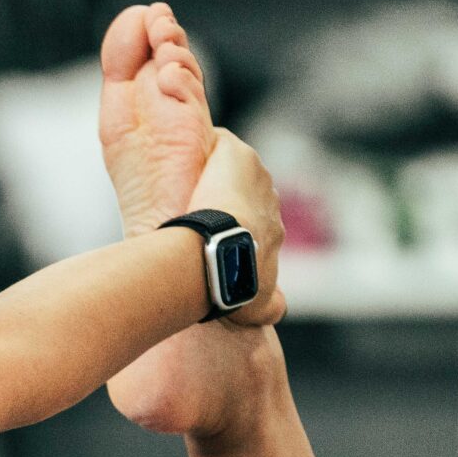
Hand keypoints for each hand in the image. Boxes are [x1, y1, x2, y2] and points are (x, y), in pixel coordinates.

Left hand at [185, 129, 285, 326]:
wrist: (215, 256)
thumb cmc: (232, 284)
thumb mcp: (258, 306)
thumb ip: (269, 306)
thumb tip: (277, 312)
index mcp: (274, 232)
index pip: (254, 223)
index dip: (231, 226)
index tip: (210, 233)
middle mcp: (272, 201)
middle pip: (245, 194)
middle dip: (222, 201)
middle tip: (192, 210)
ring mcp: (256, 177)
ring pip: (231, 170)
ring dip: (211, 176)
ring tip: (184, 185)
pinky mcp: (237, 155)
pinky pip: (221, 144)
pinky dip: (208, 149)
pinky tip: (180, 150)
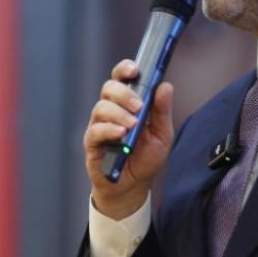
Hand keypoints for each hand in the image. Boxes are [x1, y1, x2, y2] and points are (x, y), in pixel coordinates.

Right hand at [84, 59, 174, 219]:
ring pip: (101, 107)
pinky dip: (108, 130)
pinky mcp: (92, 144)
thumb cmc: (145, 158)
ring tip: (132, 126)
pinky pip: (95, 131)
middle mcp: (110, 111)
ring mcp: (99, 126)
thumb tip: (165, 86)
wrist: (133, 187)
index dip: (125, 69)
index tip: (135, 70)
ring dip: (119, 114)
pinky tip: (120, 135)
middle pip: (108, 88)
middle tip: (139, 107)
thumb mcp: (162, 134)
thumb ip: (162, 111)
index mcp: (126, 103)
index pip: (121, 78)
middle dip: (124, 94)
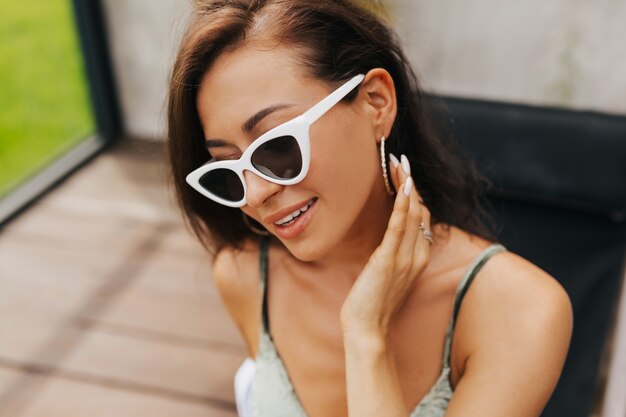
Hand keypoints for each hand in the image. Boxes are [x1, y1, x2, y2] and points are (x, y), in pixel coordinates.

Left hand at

########

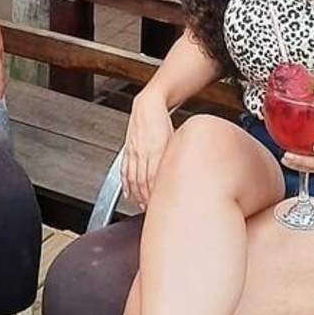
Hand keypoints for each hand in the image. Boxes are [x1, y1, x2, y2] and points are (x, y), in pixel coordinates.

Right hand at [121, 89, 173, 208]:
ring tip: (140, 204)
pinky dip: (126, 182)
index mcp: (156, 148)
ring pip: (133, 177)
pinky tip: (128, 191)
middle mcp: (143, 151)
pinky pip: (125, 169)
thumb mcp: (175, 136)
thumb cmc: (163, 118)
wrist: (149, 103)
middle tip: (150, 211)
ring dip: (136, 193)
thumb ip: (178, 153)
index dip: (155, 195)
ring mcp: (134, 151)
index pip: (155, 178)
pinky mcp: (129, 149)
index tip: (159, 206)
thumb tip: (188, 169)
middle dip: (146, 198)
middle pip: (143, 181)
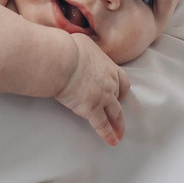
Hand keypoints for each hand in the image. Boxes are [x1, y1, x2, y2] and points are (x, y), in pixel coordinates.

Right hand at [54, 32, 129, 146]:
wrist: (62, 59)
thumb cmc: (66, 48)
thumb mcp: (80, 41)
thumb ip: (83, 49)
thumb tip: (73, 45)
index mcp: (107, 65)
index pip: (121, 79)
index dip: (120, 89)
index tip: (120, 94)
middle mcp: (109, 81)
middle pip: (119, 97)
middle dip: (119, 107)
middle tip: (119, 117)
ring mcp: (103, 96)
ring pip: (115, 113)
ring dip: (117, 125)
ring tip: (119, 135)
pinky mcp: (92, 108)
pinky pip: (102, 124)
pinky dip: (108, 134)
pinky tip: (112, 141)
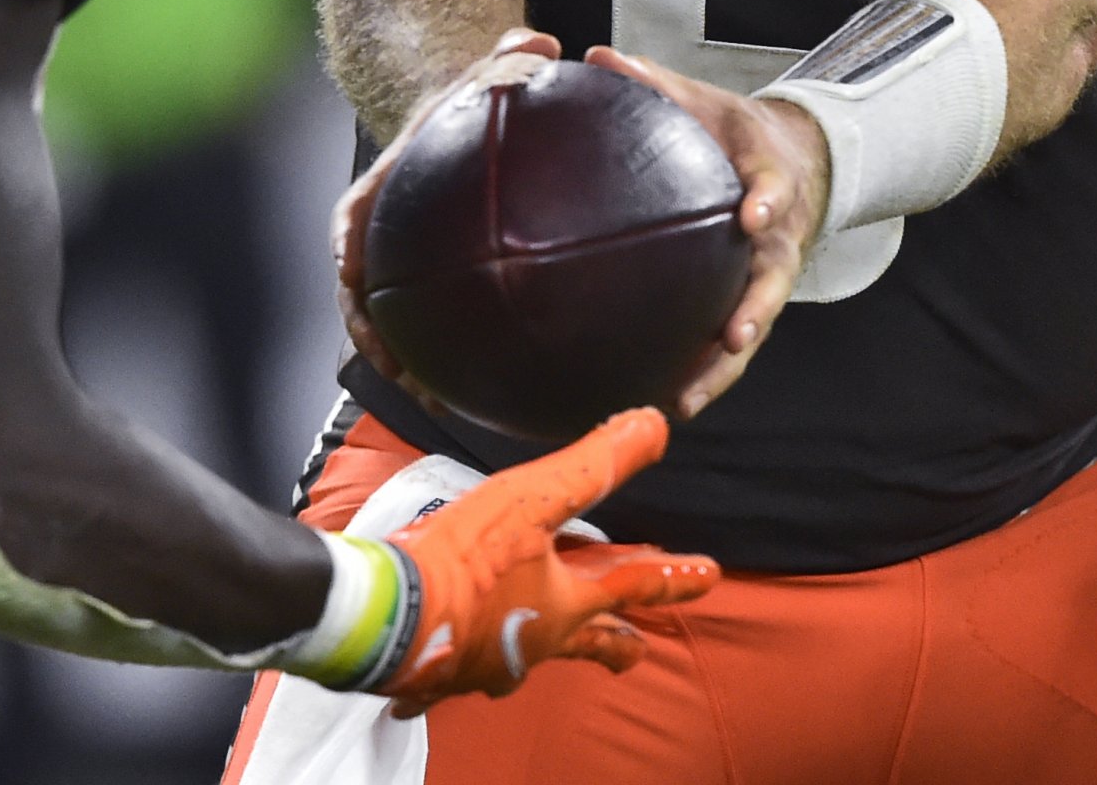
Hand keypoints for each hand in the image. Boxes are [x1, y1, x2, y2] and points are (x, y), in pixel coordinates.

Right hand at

########

### [HOW TO COMPLETE THIS TASK]
Your answer should be the exact lines above from the one with "thumb ip: (269, 306)" through the one with "pinky dip: (208, 149)", both included, and nothing besides.

### [RESPONSE TO THE TASK]
thumb ip: (269, 306)
thumb tip: (277, 312)
index mcp: (274, 232)
index pip: (254, 223)
index dip: (231, 226)
index tip: (210, 233)
middle mcp: (272, 201)
middle pip: (245, 194)
middle dip: (222, 201)
middle tip: (192, 210)
ring mcp: (256, 177)
ring pip: (231, 170)
ring dip: (211, 176)
ring tip: (184, 185)
pinky mcp: (237, 155)
pinky pip: (221, 144)
pinky dip: (208, 149)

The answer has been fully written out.